== Exercise ==
Copy all lines below containing "down".

Exercise data: Begin

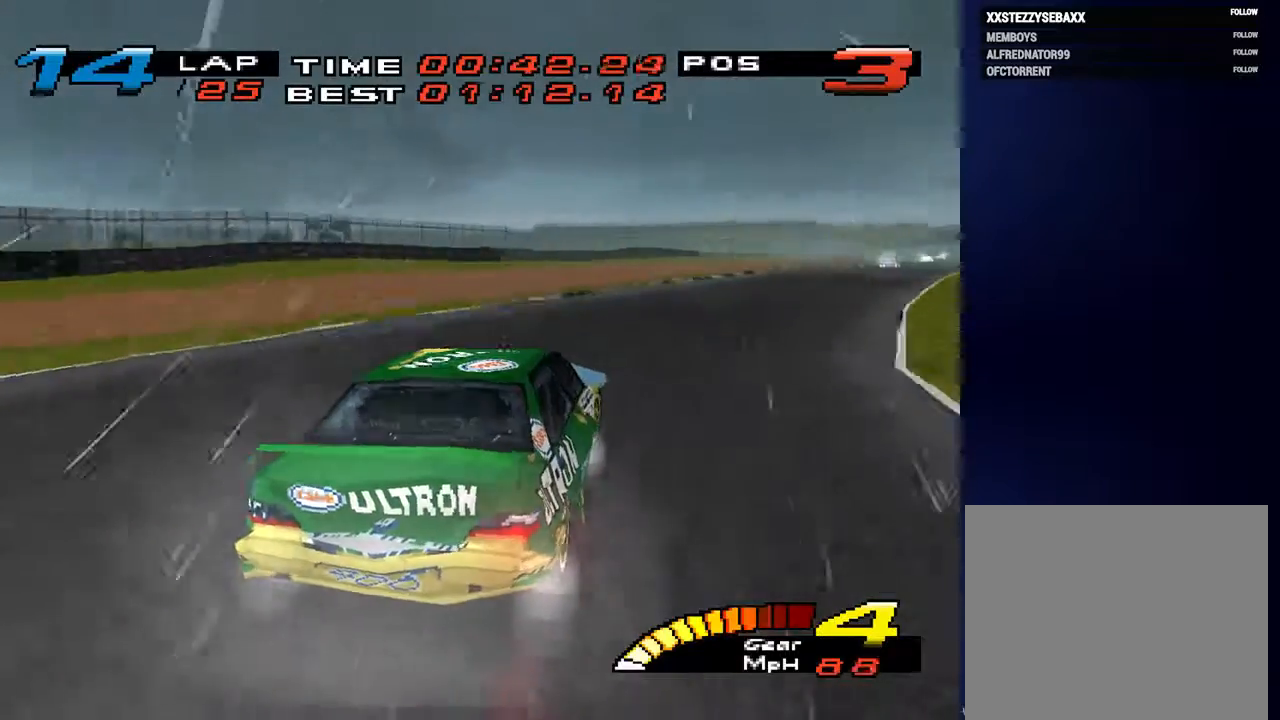
{"buttons": [], "left_stick": "down-right", "right_stick": "center", "events": []}
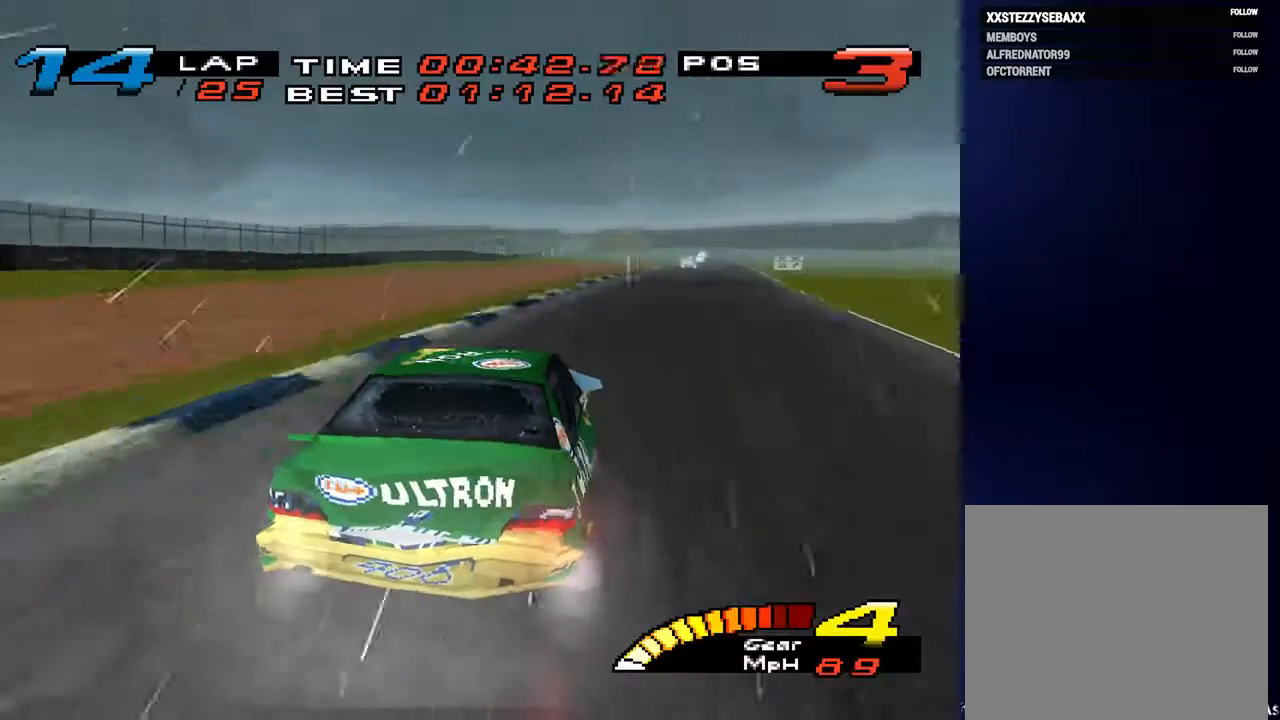
{"buttons": [], "left_stick": "down", "right_stick": "center", "events": [[500, "left_stick", "down"]]}
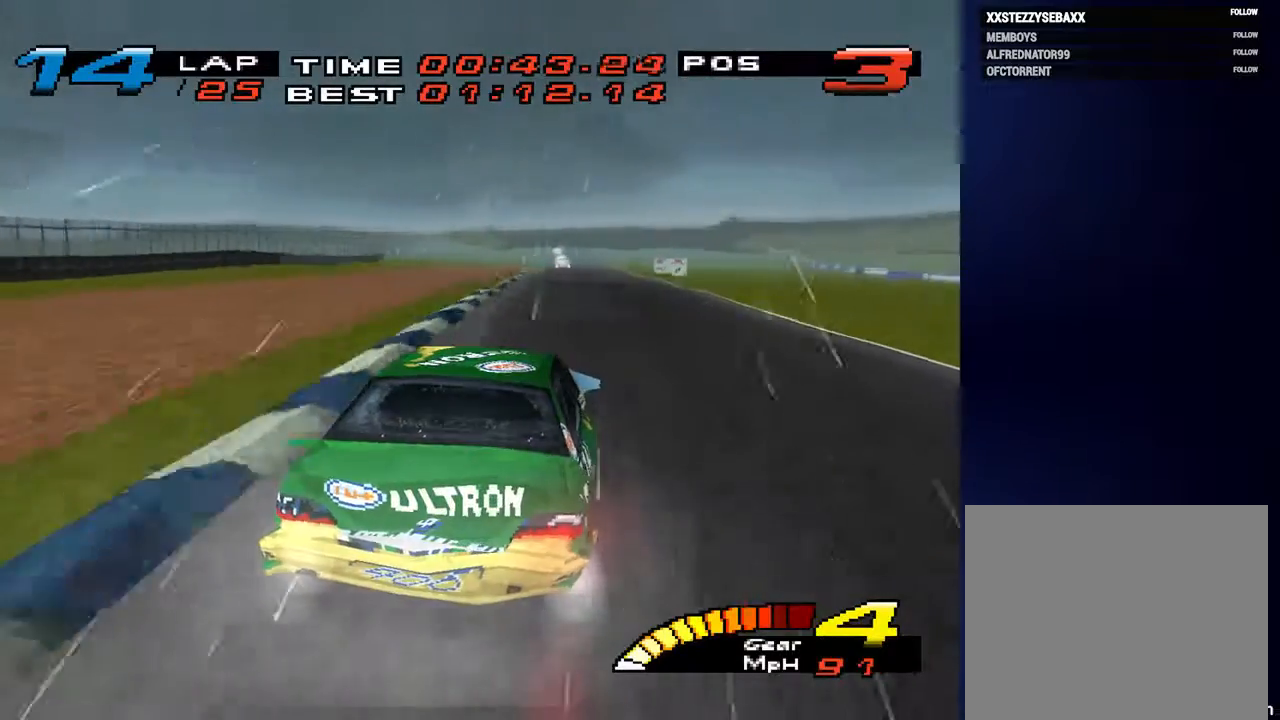
{"buttons": [], "left_stick": "down-left", "right_stick": "center", "events": [[100, "left_stick", "down-left"]]}
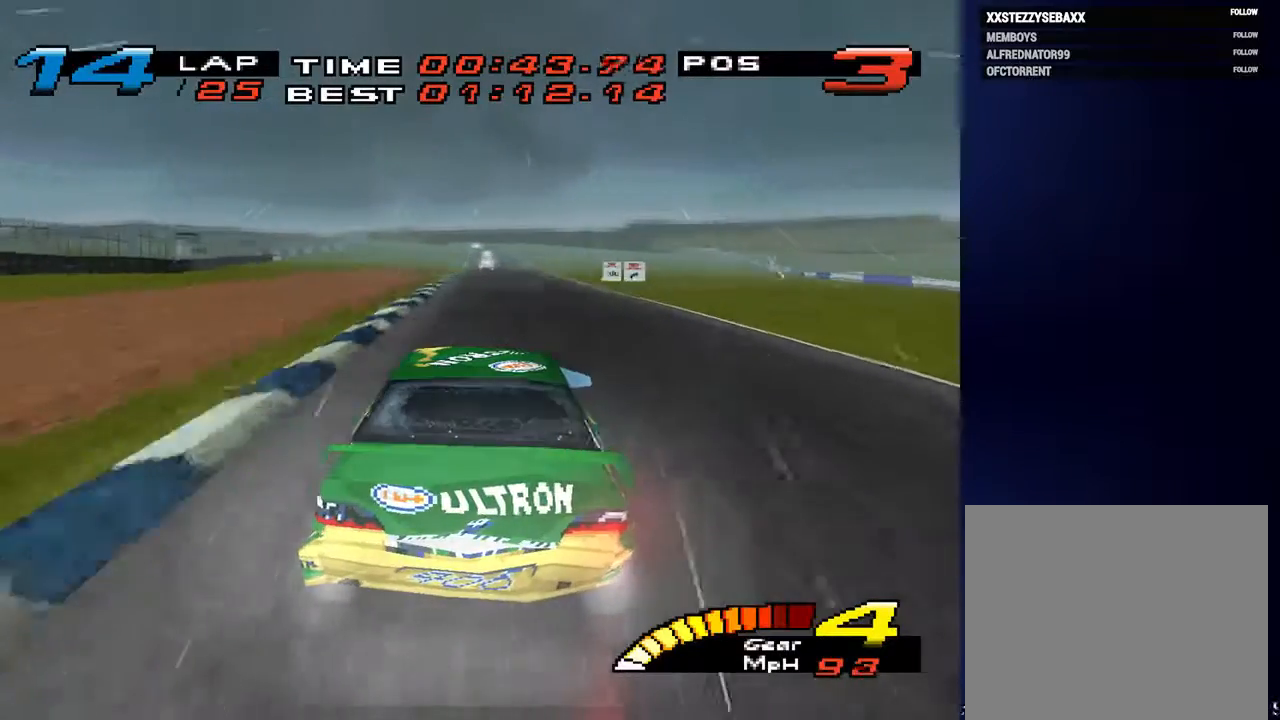
{"buttons": [], "left_stick": "down", "right_stick": "center", "events": [[233, "left_stick", "down"]]}
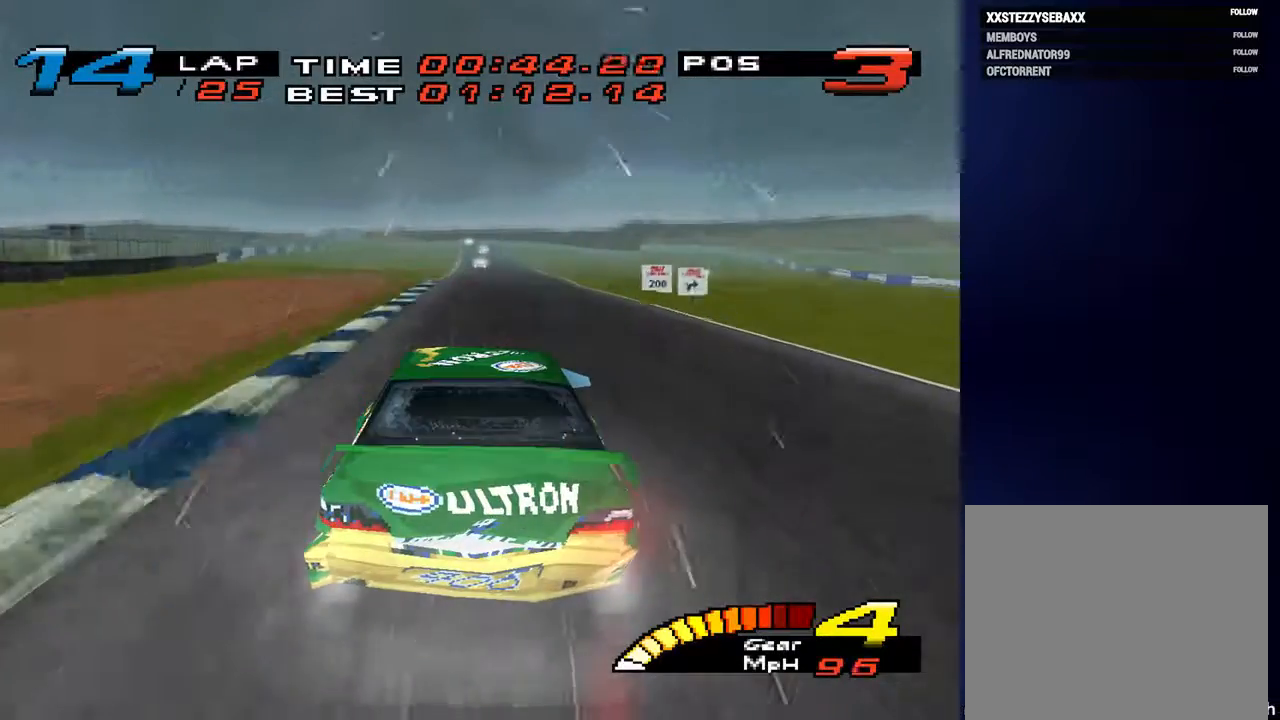
{"buttons": [], "left_stick": "center", "right_stick": "center", "events": [[33, "left_stick", "center"]]}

Exercise data: End

== Written answer ==
{"buttons": [], "left_stick": "down-right", "right_stick": "center", "events": []}
{"buttons": [], "left_stick": "down", "right_stick": "center", "events": [[500, "left_stick", "down"]]}
{"buttons": [], "left_stick": "down-left", "right_stick": "center", "events": [[100, "left_stick", "down-left"]]}
{"buttons": [], "left_stick": "down", "right_stick": "center", "events": [[233, "left_stick", "down"]]}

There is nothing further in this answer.